Document passage:
______________________________

- Genre: Comedy
- Created by: Abati Adeotan Abidemi
- Written by: Tolulope Oloko
- Directed by: Director Razzy
- Starring: Abati Adeotan Abidemi; Nwokedi Chinemelum Valentine; Bamikefa Stella; Cynthia Emmanuel Chiamaka;
- Music by: Abati Abidemi
- Country of origin: Nigeria
- Original language: English
- No. of seasons: 1
- No. of episodes: 5

Production
- Executive producer: Bamikefa Stella

Original release
- Network: YouTube
- Release: 2025 – present

= Abati OldTaker =

2025 Nigerian web series

Abati OldTaker is a Nigerian comedy web series directed by DirectorRazzy. The series was premiered on July 20, 2025. Created by Abati Adeotan Abidemi and executive produced by Bamikefa Stella with an ensemble cast that includes Abidemi, Mimisola Daniel, Nwokedi Chinemelum Valentine, Bamikefa Stella, and Cynthia Emmanuel Chiamaka. As no cable channel would run the show, it was uploaded exclusively on YouTube but is now being streamed on GoTv. The series follows a young man who made his fortune through internet scams but lost it all through reckless spending, leaving him with nothing and forced to resort to begging for alms.

== Premise ==
Oldtaker, a man who used to be wealthy but who keeps up the pretense of wealth despite losing his fortune. His efforts to keep up with his previous level of social standing end up causing him problems with other people.

== Cast ==

- Abati Adeotan Abidemi as Abati
- Mimisola Daniel
- Nwokedi Chinemelum Valentine ("Funny Kante") as Officer
- Bamikefa Stella

- Ojukwu

- Skinny Blaq
- Nafaruq
- Farulee
- Porkiyor
- Stevho Osha

== Episodes ==

| No. | Title | Directed by | Written by | Original release date |
| 1 | "Episode 1" | DirectorRazzy | Tolulope Oloko | July 20, 2025 |
Abati struggles to maintain his wealthy image while dealing with the consequences of his behavior and the financial demands of those around him.
| 2 | "Episode 2" | DirectorRazzy | Tolulope Oloko | August 15, 2025 |
A group of struggling roommates trapped in a cycle of financial turmoil and interpersonal chaos.
| 3 | "Episode 3" | DirectorRazzy | Tolulope Oloko | September 21, 2025 |
Abati comes across a man outside his estate and asked him for a job. As he tries to make ends meet through different ventures, including a POS business, he runs into financial problems, failed attempts and conflicts with people around him.
| 4 | "Episode 4" | DirectorRazzy | Tolulope Oloko | October 26, 2025 |
Oldtaker boasts about his supposed wealth and uses displays of money and possessions to impress others. He visits people from his past, tries to win back Stella, and encourages a friend to sell family property to invest in forex.

______________________________

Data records

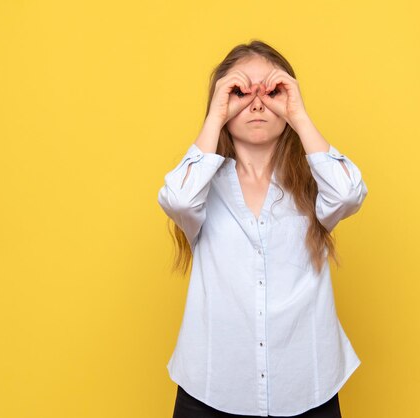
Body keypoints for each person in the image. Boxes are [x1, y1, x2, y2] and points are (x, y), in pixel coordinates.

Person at [157, 40, 368, 418]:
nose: (256, 103)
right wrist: (216, 114)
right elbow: (178, 200)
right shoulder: (202, 185)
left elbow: (349, 193)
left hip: (306, 388)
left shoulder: (312, 182)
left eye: (271, 91)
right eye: (240, 91)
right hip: (213, 390)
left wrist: (298, 114)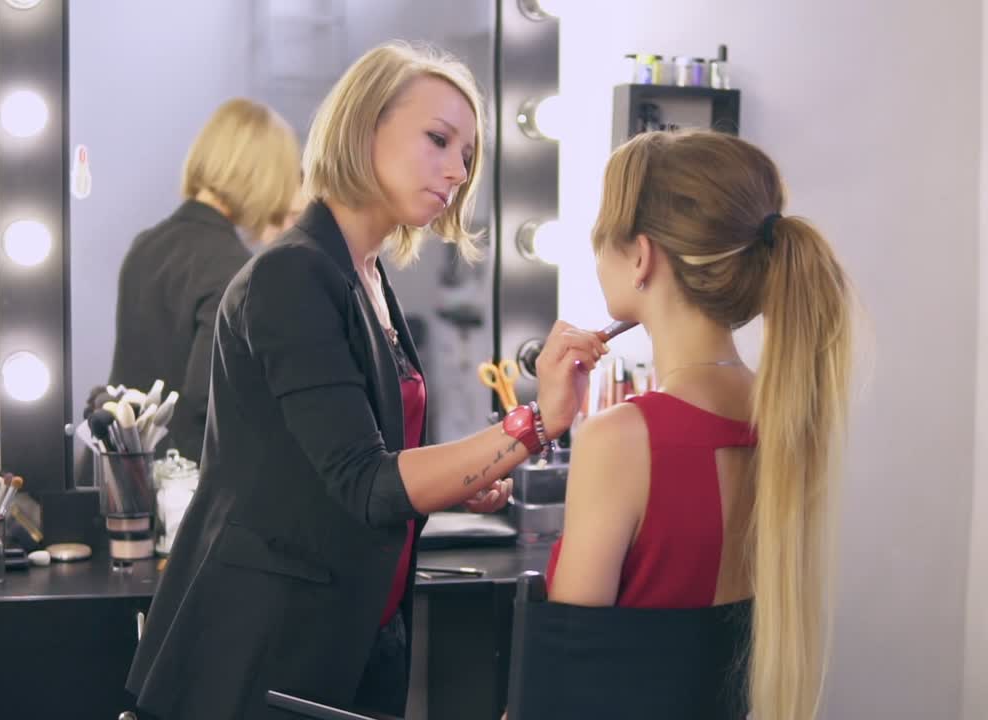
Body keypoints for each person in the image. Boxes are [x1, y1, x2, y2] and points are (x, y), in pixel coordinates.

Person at [126, 42, 606, 720]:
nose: (457, 170)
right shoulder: (291, 277)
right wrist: (533, 424)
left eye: (468, 154)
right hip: (268, 648)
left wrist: (463, 479)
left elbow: (369, 468)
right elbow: (370, 484)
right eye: (438, 139)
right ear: (364, 127)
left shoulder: (369, 282)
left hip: (359, 632)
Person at [545, 129, 853, 720]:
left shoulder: (622, 439)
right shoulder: (786, 412)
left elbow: (565, 681)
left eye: (601, 231)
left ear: (640, 256)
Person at [107, 98, 303, 463]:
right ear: (263, 179)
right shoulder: (232, 267)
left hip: (120, 473)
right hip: (178, 489)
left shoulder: (145, 245)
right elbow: (207, 401)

______________________________

Task brief: According to the Abati OldTaker article, why was the series uploaded exclusively on YouTube?

Result of this task: No cable channel would run the show.